As Islamic State (IS) rapidly loses ground in the Middle East — the extremists earlier this month were booted out of their stronghold in Raqqa, Syria — the group is honing in its focus on Africa. However, experts said terrorists’ momentum will be limited.

Jim Phillips, senior Middle East research fellow at the Heritage Foundation, told Xinhua that U.S. President Donald Trump’s administration is likely to follow the broad outlines of the policies it inherited from the former administration.

The primary focus is likely to remain on training and assisting missions to boost the security forces of African states, although there may be an intensified air campaign, such as those seen in Iraq and Syria, Phillips said.

“Now that IS has been virtually defeated (in the Middle East) and no longer has access to oil revenues and other economic resources, the pace of the expansion is bound to slow,” Phillips said.

“IS is still expanding in Africa, but much of its growth has come at the expense of other Islamist extremist groups, who lost splinter groups which sought greater notoriety and possibly financial support from the IS ‘caliphate’ in Iraq and Syria,” Phillips said.

Earlier this month Somalia saw a huge blast in that nation’s capital, and other terror attacks in Niger and Egypt underscore terror groups al-Qaeda and the IS shift toward the continent.

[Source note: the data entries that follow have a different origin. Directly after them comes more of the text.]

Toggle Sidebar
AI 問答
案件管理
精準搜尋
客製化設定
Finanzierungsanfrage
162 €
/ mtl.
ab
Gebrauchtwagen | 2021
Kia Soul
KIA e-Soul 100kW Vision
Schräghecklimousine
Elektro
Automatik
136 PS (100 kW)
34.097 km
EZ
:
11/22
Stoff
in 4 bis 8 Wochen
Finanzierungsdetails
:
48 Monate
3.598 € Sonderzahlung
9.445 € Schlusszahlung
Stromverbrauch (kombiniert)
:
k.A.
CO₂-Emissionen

Indeed, the issue has been on the U.S. radar in recent weeks, as Islamist extremists ambushed a group of U.S. troops earlier this month in the African nation of Niger, killing four soldiers.

Trump administration is speeding up the process of arming Reaper drones that could kill terrorists in Niger, although that plan was being considered before the ambush. The White House is awaiting the green light from the Nigerien government.

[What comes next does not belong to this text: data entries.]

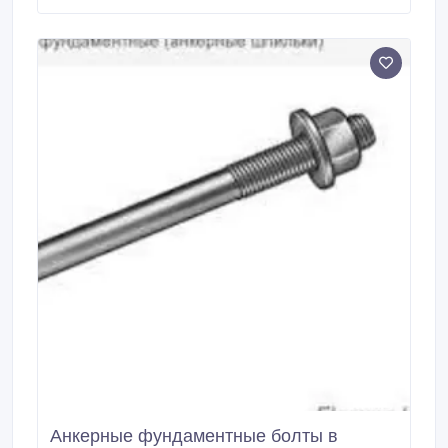
анкерные фундаментные ГОСТ24379.1-2012 тип
1.1 тип 2.1 тип 5 в комплекте с гайками и шайбами,
производство строго по ГОСТу из всех марок сталей
сталь 245, сталь 40Х, сталь 09Г2С, сталь Вст3ПС2.
Анкерные фундаментные болты в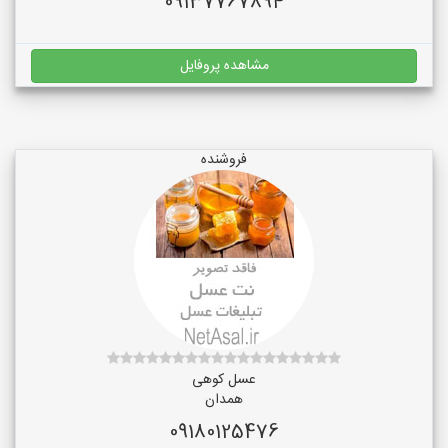
09137767894
مشاهده پروفایل
فروشنده
عسل کوهی
همدان
09180125476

Experts also predicted that the IS and other Islamist terror groups from the Middle East are unlikely to see any substantial success in Africa for several reasons.

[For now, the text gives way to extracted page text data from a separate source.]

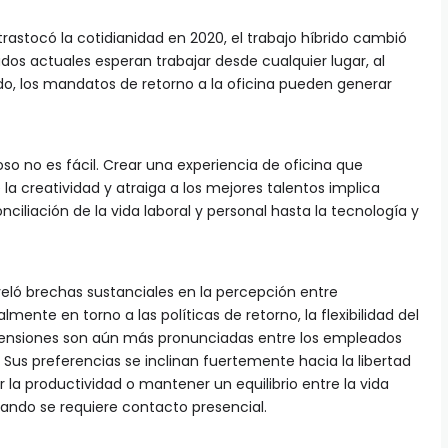
astocó la cotidianidad en 2020, el trabajo híbrido cambió
os actuales esperan trabajar desde cualquier lugar, al
do, los mandatos de retorno a la oficina pueden generar
toso no es fácil. Crear una experiencia de oficina que
la creatividad y atraiga a los mejores talentos implica
nciliación de la vida laboral y personal hasta la tecnología y
eló brechas sustanciales en la percepción entre
ente en torno a las políticas de retorno, la flexibilidad del
s tensiones son aún más pronunciadas entre los empleados
 Sus preferencias se inclinan fuertemente hacia la libertad
 la productividad o mantener un equilibrio entre la vida
cuando se requiere contacto presencial.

“I think it’s really only in parts of Africa where there are substantial Muslim populations that IS has any kind of a chance. And even among those, it doesn’t mean that just because they are Muslim, they are prone to terrorism,” Michael O’Hanlon, a senior fellow on foreign policy at the Brookings Institution, told Xinhua.

“We see in places like Bangladesh, Indonesia and India huge Muslim populations that are not particularly prone, at least in the majority of cases, to the message of (IS). So I don’t think that Africa will ever be an alternative to the broader Arab world,” O’Hanlon said.

“Most of the recruits over the years, to al-Qaeda or (IS), have come from the broader Maghreb region or the broader Middle East region, those are really the prime recruiting grounds, where the combination of a political message and history and religion…that combination seems to be most potent for extremism,” O’Hanlon said.